This is the age of Big Data and marketers are not shying away from putting all the data together to predict customer needs and preferences. This process, in simple words, is called predictive analytics and it involves the use of data, statistical algorithms and machine-learning techniques to provide an assessment of what will happen in the future.
To be honest, predictive analytics has been around for several years but it only gained relevance post 2009, according to an Accenture survey. If you observe closely, marketers are now interested to “predict” or anticipate what their customers might like.
That’s what predictive analytics is all about!
Multichannel marketing, on the other hand, is the ability to interact with potential customers on various platforms. It can be a website, social media, a retail location or even word of mouth. The reason why multi-channel marketing is important is because customers are everywhere.
Customers have more control over the buying process than marketers do – at least that is what the scene is today. So to ensure the former group gets exactly what it wants and through the right channel(s), marketers have to take predictive analytics more seriously than ever before!
Here are 5 best uses for predictive analytics in multichannel marketing:
1. Customer data integration
Customer data integration (CDI) is the process of gathering and managing customer information from all available sources, including contact details, customer valuation data, and information gathered through interactions such as direct marketing.
This is necessary to determine the level of re-investment by the marketers for each individual. The process is to analyze each customer’s profile and then create personalized offers across multiple channels such as email, mobile and social media.
Since customers interact with brands across multiple channels, it is vital to identify those platforms which are able to provide the customers relevant experience and satisfy all their product requirements.
2. Product propensity
This not only combines data on customer’s purchasing history and behaviour (including online behaviour metrics such as social media and eCommerce) to calculate correlations of that data but also to provide insights on the effectiveness of various campaigns and social media channels.
Product propensity analytics help the marketers in predicting what the customers are more likely to buy and through which channels.
3. Social media analytics
So many social channels have mushroomed in the last couple of years – so many of them! All of them have implemented analytics to not just show how posts are getting better engagement rates but also to predict the kinds of posts might get a favourable response in the future.
Companies are moving ahead on their social journey and they are making predictive analytics a very big part of it. Predictive analytics has the power to encourage marketers perform even better at what they do and to focus where the buyers are.
Read more: Predictive Analytics 101 – What It Is And How Marketers Can Leverage From It
4. Customer lifetime value
Which customer is going to spend the most monies on your brand is a tough metric to crack but this kind of insight can allow marketers to optimize their strategy to increase their share of that segment of the business.

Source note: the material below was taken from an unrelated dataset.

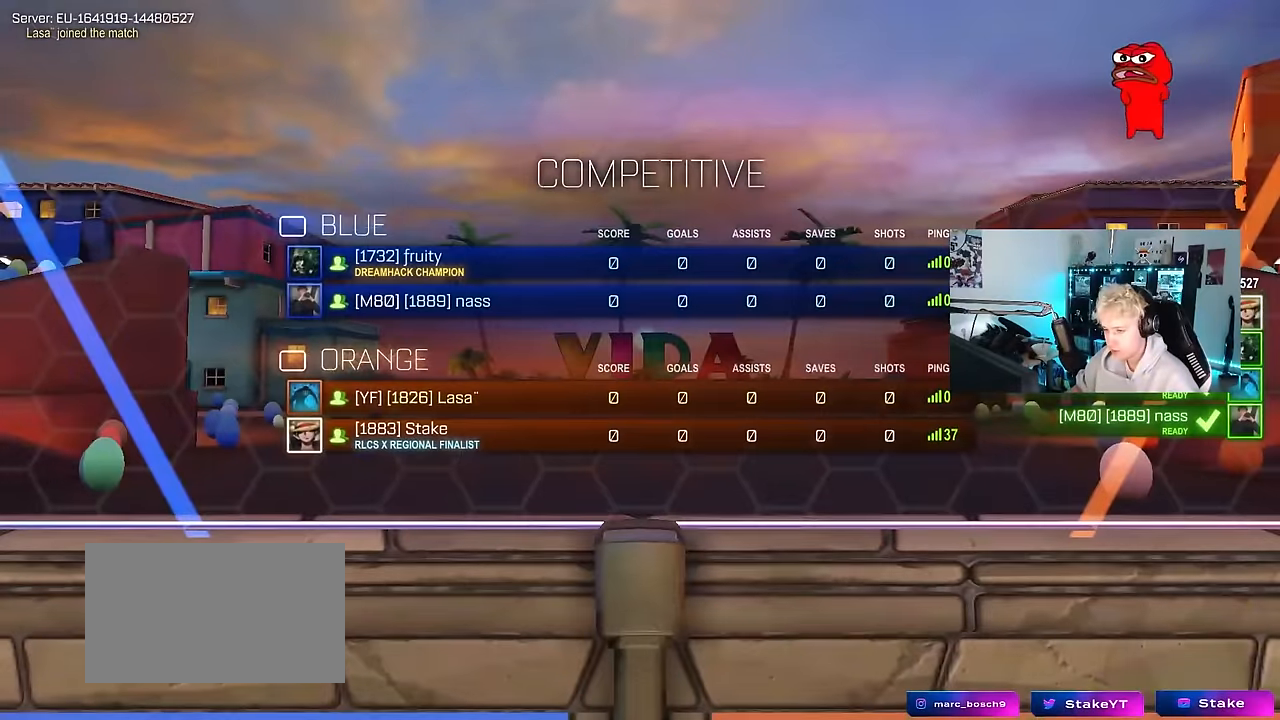
Gameplay with keyboard and mouse; each line is a JSON object with the keys and mouse buttons held at the frame after it. "events" lists presses ("down") and releases ("up") of "1", "2", "3", "4", "5", "a", "alt", "c", "caps_lock", "ctrl", "d", "e", "f", "g", "q", "r", "s", "shift", "space", "t", "tab", "v", "w", "x", "z", "mouse_left", "mouse_wheel" and "mouse_right" between this image and that frame as [ms after this image, input, new state], when the widget could be followed in between. "mouse_left", "mouse_wheel", "mouse_right" = the "left", "wheel", "right" buttons of the "mouse" list. No other keys are recorded. "wheel" means that the mouse wheel is clicked or scrolled. "mouse_move" is the direction in which the mouse moves at that frame (one of eight, or "still"), when it could be read.
{"keys": [], "mouse": [], "mouse_move": "still", "events": []}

Automation suites such as Wigzo will not only help marketers to identify such customers but also help them to create a communication plan to make them stay on the website or hooked to the brand for a longer period of time.
5. Risk modeling
Risk comes in various forms for any company and can mushroom in varied places. With the help of predictive analytics, it is possible to spot areas of risk from huge chunks of data collected the company. Marketers can then identify these risky areas which will hamper business development in the future.
They can easily capture and quantify risk issues, evaluate them and then choose a course of action to tackle the factors that can cause the maximum negative impact.
Read more: How Can B2B Marketers Make The Most Of Predictive Analysis
Here’s how Wigzo can help
No two customers are alike. Every customer is a separate entity who is driven by personal preferences and interests. What works for one customer may not work for another – it’s a simple fact.
Marketers, today, need to understand these individual ‘differences’ between the customers and then personalize the messages to fit each of their expectations.
The main aim of Wigzo is to offer solutions that create personalized experiences across all customer touch points from a single integrated digital marketing platform. It helps brands to forge an interactive relationship with the customers based on real-time, bespoke communication, and spurring them to convert their purchasing intent into action.
Predictive analytics is a powerful technique, and if marketers make full use of it, then they can generate better results by extending the customer life cycle and even increasing the revenue generated by each individual customer.